◆ Exercise prompt ◆
Please copy every line of the data in which the string "Видеокамера" appears.

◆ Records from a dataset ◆
Content starts

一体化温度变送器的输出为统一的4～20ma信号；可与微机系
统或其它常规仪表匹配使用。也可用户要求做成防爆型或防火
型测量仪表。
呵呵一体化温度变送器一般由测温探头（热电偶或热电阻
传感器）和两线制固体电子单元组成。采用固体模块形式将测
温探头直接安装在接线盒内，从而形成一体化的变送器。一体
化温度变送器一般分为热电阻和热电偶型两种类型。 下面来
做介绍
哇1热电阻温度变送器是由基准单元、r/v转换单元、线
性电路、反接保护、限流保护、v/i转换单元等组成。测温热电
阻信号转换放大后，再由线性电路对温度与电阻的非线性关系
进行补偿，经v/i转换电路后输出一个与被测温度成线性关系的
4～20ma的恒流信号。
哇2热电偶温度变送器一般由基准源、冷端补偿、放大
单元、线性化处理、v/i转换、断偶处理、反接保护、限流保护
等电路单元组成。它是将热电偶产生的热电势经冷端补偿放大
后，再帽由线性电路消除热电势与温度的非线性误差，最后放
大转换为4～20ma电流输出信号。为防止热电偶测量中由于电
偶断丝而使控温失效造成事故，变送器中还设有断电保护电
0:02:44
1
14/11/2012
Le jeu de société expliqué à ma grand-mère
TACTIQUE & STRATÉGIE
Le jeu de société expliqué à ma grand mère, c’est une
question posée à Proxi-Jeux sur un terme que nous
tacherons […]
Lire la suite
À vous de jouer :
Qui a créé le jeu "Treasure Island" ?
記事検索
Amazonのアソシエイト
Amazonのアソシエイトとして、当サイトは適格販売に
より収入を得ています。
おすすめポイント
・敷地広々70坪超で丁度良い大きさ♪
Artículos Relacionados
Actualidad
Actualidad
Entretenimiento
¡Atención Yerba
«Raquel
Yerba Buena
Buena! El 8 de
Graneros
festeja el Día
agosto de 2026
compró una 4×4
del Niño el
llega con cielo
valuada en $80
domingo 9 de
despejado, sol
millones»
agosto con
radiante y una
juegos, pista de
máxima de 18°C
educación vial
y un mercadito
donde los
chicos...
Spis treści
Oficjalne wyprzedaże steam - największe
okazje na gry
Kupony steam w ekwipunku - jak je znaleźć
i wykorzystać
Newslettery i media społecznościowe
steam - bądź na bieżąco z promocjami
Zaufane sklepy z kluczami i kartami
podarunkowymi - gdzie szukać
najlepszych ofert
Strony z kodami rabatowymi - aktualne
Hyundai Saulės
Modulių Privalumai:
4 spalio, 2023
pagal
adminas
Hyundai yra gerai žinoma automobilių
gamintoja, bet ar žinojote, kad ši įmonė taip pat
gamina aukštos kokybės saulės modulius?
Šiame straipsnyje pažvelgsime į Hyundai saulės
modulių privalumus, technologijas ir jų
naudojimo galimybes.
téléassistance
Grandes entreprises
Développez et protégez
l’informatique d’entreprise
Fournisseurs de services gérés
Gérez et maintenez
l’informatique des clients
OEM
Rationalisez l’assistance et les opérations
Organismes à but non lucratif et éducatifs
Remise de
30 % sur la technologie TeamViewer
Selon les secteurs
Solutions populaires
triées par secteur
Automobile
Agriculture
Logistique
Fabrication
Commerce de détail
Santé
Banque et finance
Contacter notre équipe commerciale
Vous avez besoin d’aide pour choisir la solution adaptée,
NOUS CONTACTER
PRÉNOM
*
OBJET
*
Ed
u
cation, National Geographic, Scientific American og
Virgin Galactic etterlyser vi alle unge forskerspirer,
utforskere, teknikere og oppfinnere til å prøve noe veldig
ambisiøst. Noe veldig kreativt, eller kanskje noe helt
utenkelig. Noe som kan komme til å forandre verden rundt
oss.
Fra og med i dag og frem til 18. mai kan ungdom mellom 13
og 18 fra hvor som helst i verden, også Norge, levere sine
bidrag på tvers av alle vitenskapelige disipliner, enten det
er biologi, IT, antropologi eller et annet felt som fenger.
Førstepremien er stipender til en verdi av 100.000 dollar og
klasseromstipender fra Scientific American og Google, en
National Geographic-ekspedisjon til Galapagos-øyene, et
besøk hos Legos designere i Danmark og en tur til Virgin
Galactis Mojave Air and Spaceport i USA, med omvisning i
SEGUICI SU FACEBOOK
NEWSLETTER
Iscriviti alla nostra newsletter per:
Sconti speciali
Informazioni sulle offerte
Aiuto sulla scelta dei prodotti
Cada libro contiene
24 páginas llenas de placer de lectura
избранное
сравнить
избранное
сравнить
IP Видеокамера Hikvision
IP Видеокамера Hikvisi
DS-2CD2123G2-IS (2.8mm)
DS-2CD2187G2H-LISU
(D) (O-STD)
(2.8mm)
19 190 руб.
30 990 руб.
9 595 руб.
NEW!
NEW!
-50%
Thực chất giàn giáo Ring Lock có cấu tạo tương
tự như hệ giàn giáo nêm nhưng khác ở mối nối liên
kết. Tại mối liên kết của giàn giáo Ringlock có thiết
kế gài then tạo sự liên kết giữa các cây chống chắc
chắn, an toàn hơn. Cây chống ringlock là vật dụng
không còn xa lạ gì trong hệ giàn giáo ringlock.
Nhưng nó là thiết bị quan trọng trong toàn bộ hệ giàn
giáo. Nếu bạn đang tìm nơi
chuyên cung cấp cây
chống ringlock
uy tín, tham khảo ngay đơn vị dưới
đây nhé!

Content ends

◆ Response to the exercise ◆
IP Видеокамера Hikvision
IP Видеокамера Hikvisi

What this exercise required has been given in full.